— Она не упоминает Эдуардо, — возмутилась Мирьям. — А ведь он родился в том же году.
— Но не весной, — машинально вставила Полли. — В конце октября или в ноябре.
— Откуда ты это узнала?
— От Эдуарда. Он же говорил вчера вечером, что родился под знаком Скорпиона.
— Полли права, — подтвердил Кристер Вийк. — Эдуард родился двадцатого ноября. Когда погиб его отец и бабушка написала это письмо, его еще не было на свете.
Вот самое убедительное объяснение, почему ни Франс Эрик, ни его адвокат не знали о существовании Эдуарда.
— А она еще жива, эта пресловутая Пепита? — заинтересовалась Лиселотт. — Неужели это она там, на чужбине, выучила его так хорошо говорить по-шведски?
— Да, — ответил ей Еспер Экерюд. — Его вырастила бабушка. После ее смерти у него никого не осталось во всей Южной Америке. Поэтому он уехал оттуда сначала в Африку, а потом в Европу.
— Ты знаешь о его прошлом больше, чем я, — сказала Мирьям, не скрывая горечи.
— К сожалению, многого о нем мы так и не знаем, — признался Кристер. — Навсегда останется тайной, почему он приехал сюда именно теперь, где он провел пасху и виделся ли с Альбертой на второй день пасхи. Мы знаем одно: минута, когда он раскрыл перед вами секрет своего происхождения, оказалась для него роковой.
— Да, мы совсем запутались с этим наследством, и вмешательство Эдуарда действительно оказалось роковым, — сердито проворчал пастор. — А как он преподнес нам свой секрет! Он совершил непростительную глупость, выставив на всеобщее обозрение содержимое медальона Франциски да еще объяснив, как им пользоваться.
— Конечно, глупо было демонстрировать свой амулет людям, которых ты только что так разочаровал, — согласился комиссар Вийк.
— Войдите, Эрк, — позвал Андерс Лёвинг.
— А этот полицейский уже в форме, — презрительно сказала Мирьям. — Мы все задержаны по подозрению в убийстве?
Эрк Берггрен невозмутимо прошагал по персидскому ковру и занял пост у двери в сад.
Андерс Лёвинг мог бы ответить Мирьям, что не в его власти задерживать пастора, его жену, издательницу, журналиста и секретаршу по подозрению в одном и том же убийстве и что он даже не надеется скоро раскрыть это преступление или вынудить убийцу к признанию. Но принять меры предосторожности он обязан. Поэтому он и расставил полицейские посты в саду и в холле.
— Быть подозреваемым в убийстве! — сокрушался пастор. — Кому из нас была выгодна смерть бедняги Эдуарда?
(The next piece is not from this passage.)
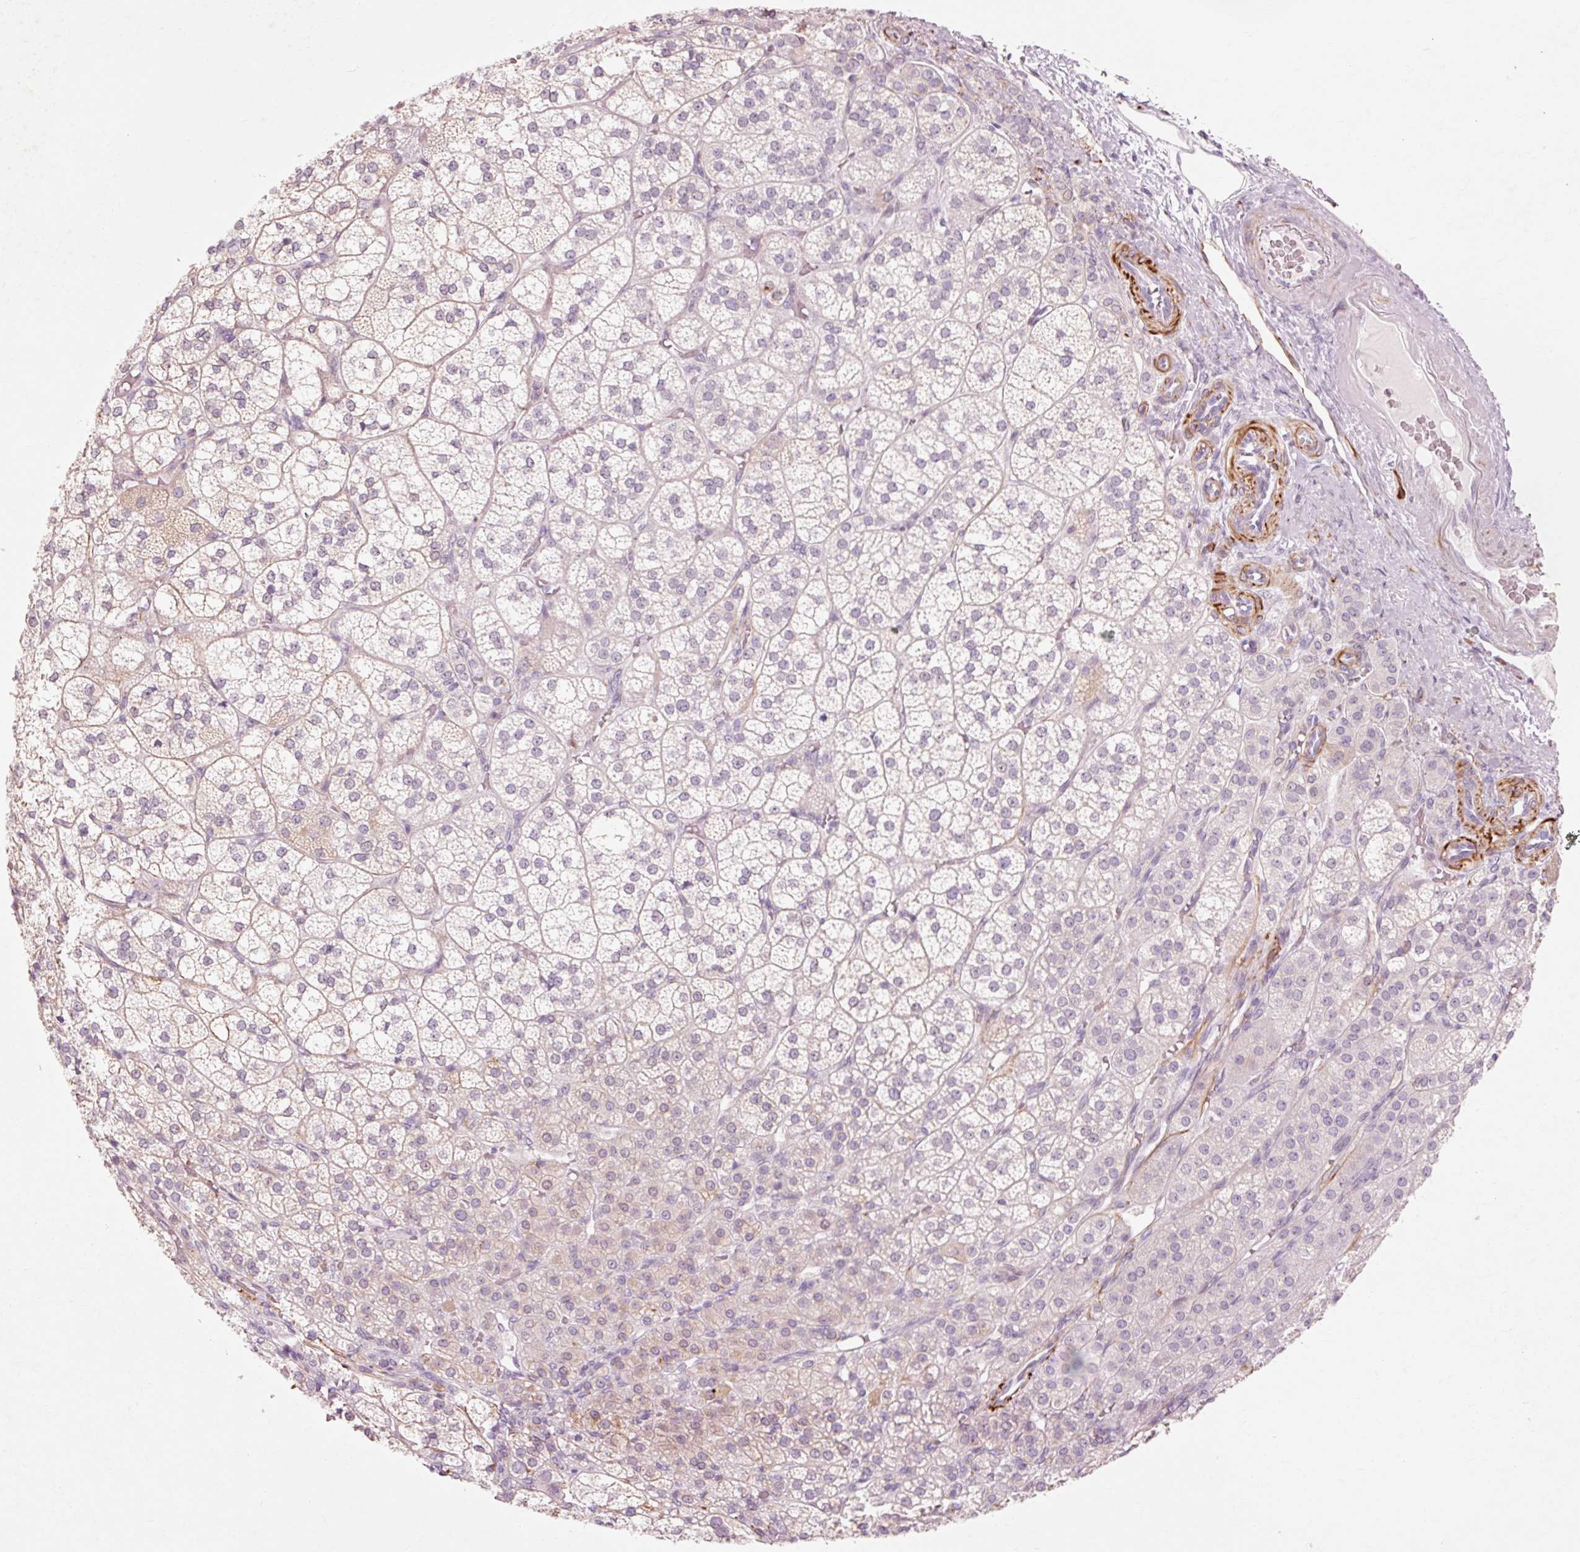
{"staining": {"intensity": "negative", "quantity": "none", "location": "none"}, "tissue": "adrenal gland", "cell_type": "Glandular cells", "image_type": "normal", "snomed": [{"axis": "morphology", "description": "Normal tissue, NOS"}, {"axis": "topography", "description": "Adrenal gland"}], "caption": "A micrograph of human adrenal gland is negative for staining in glandular cells.", "gene": "TRIM73", "patient": {"sex": "female", "age": 60}}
— Над этим юристы еще поломают голову, — сказал шеф полиции Лёвинг. — Эдуард Амбрас имел право на половину наследства. Теперь он умер и наследников, скорей всего, не оставил. Будь он шведским подданным, его состояние поступило бы в государственный фонд. Этот фонд при исключительных обстоятельствах может отказаться от своего права на имущество, двойное завещание Альберты могло бы считаться таким исключительным обстоятельством. Но Эдуард — иностранный подданный, и тут вступает в силу закон его страны. Что вы на это скажете, Сванте?
Сванте Странд ответил, что по этому поводу его дед не сообщил ничего вразумительного.
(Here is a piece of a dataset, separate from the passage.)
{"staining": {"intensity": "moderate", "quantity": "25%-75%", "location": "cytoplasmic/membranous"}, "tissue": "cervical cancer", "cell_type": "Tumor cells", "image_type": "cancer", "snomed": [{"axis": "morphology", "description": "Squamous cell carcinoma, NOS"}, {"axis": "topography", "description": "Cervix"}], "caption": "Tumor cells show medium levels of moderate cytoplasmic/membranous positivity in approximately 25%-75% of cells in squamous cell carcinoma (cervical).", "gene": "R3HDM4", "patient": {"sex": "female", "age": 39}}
— Как правило, такие дела годами переходят из одного ведомства в другое, — сказал младший из Страндов. — Боюсь, что в ближайшее время вы не получите ни денег, ни бюро, ни ковров из имущества Альберты.
— Годами! — безнадежно вздохнул Еспер. — Через несколько лет мне все уже будет безразлично.
— Ты слишком нетерпелив, — заметил Кристер. — И в то же время возмутительно инертен, совсем как твой дядя. Трудно допустить, чтобы убийство совершил кто-нибудь из вас.
— Что прикажете делать? Поблагодарить за комплимент? — спросил пастор Люнден.
— Нет, — медленно произнес комиссар. — Но вот женщины, эти три разочарованные дамы, по-моему, гораздо опаснее и подозрительнее, чем вы.
Девушка в розовом брючном костюме сидела совсем рядом с ним. Он заглянул в ее узкое худое лицо, в испуганные серо-голубые глаза.
— Полли! — начал он. — Только что такая счастливая, главным образом из-за дома, не из-за денег или страхового полиса, но из-за дома. И вдруг ты его теряешь. Он достается Эдуарду. — И добавил почти скороговоркой: — Ты его боялась, Полли. Ты внушила себе, что это он убил Альберту. Так или нет? Может, я ошибаюсь?